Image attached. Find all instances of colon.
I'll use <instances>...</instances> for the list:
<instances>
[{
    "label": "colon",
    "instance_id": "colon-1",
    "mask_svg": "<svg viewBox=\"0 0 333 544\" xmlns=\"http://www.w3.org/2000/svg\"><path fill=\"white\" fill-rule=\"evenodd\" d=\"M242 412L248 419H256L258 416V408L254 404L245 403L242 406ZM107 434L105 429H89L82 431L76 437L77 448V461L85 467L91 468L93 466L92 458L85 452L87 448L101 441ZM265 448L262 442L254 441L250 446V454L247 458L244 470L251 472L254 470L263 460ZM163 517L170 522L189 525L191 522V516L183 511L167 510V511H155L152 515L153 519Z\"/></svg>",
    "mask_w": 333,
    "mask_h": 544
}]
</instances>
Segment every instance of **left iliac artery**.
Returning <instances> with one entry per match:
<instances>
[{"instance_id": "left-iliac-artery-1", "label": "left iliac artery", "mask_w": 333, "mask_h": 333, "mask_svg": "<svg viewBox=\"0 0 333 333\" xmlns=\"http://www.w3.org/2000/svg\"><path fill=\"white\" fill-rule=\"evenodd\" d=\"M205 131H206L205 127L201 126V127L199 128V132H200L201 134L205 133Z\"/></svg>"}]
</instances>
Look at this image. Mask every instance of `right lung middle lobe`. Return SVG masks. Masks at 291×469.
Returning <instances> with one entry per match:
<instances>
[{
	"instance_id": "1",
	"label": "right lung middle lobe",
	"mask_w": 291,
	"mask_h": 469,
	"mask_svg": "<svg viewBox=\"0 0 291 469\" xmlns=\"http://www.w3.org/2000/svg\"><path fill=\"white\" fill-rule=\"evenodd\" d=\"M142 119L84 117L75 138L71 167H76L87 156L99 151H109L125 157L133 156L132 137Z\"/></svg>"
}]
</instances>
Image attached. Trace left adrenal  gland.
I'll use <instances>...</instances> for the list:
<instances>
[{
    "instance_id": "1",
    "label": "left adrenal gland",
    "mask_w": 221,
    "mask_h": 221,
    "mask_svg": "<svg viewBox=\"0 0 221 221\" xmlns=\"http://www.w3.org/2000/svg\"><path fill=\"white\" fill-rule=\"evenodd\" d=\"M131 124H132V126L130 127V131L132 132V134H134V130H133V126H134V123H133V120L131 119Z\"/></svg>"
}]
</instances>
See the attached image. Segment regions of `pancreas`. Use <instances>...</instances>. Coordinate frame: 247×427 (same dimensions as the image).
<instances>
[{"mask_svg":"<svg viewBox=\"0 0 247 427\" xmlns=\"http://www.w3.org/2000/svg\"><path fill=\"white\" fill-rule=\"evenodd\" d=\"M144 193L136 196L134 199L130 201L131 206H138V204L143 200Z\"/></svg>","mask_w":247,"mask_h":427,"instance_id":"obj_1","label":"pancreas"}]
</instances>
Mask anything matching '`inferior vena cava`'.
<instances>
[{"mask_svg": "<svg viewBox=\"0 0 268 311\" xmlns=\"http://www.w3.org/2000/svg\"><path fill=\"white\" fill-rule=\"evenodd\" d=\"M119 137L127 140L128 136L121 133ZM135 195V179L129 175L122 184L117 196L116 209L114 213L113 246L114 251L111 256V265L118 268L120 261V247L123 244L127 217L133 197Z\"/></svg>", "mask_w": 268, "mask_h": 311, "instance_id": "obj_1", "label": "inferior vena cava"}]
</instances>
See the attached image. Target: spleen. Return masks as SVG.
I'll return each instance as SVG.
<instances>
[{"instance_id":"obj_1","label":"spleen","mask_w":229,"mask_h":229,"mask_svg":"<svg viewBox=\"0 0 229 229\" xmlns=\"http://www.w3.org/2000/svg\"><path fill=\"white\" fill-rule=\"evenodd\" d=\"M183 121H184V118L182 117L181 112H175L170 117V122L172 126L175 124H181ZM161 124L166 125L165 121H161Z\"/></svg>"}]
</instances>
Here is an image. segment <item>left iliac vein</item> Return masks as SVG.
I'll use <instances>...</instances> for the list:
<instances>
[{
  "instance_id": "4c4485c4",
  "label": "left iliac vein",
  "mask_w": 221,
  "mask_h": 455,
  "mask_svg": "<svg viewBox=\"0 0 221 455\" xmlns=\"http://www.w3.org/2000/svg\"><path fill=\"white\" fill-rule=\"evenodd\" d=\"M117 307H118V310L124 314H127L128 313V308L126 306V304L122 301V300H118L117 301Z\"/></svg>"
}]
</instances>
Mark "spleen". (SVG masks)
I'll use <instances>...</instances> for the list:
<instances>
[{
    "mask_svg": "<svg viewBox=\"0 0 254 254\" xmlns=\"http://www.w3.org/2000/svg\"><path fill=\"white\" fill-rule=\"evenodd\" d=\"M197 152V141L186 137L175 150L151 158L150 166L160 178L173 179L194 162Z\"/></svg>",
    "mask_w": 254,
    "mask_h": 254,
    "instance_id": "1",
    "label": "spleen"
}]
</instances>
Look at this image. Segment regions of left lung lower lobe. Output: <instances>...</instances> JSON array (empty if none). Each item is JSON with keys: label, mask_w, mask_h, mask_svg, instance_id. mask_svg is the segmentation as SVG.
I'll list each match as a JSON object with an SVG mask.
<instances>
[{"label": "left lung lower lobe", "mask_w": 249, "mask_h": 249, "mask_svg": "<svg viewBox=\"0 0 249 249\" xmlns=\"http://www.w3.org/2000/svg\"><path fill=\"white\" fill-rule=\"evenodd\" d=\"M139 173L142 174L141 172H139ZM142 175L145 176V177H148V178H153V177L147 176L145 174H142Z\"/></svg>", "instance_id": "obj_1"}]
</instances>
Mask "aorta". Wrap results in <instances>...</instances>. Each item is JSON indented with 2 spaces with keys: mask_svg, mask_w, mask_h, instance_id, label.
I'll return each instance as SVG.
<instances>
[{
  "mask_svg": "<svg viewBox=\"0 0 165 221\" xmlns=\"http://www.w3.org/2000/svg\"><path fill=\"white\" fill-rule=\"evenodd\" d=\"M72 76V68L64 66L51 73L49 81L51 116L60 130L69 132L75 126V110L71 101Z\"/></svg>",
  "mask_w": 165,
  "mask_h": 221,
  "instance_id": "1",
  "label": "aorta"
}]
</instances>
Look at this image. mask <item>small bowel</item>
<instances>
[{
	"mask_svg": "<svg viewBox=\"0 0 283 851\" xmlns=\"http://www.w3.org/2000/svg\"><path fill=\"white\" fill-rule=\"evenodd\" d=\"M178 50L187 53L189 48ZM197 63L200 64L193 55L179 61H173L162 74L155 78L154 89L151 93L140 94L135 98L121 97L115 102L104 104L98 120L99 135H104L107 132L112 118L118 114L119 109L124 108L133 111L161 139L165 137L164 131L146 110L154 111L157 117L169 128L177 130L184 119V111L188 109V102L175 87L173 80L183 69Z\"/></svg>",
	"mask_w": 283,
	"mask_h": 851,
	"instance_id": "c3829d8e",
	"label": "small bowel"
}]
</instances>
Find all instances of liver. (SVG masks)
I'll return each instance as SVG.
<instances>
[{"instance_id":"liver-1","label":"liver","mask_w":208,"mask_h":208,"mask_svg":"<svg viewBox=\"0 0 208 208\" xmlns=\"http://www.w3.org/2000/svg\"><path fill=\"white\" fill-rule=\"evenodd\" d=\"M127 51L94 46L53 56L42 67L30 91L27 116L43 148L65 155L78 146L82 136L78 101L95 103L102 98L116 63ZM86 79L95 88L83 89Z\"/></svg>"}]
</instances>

************

• [Problem statement]:
Filter the records above and copy out every line that contains the string "gland". Case counts.

• [Response to this exercise]:
Image attached. Trace left adrenal  gland.
    "label": "left adrenal gland",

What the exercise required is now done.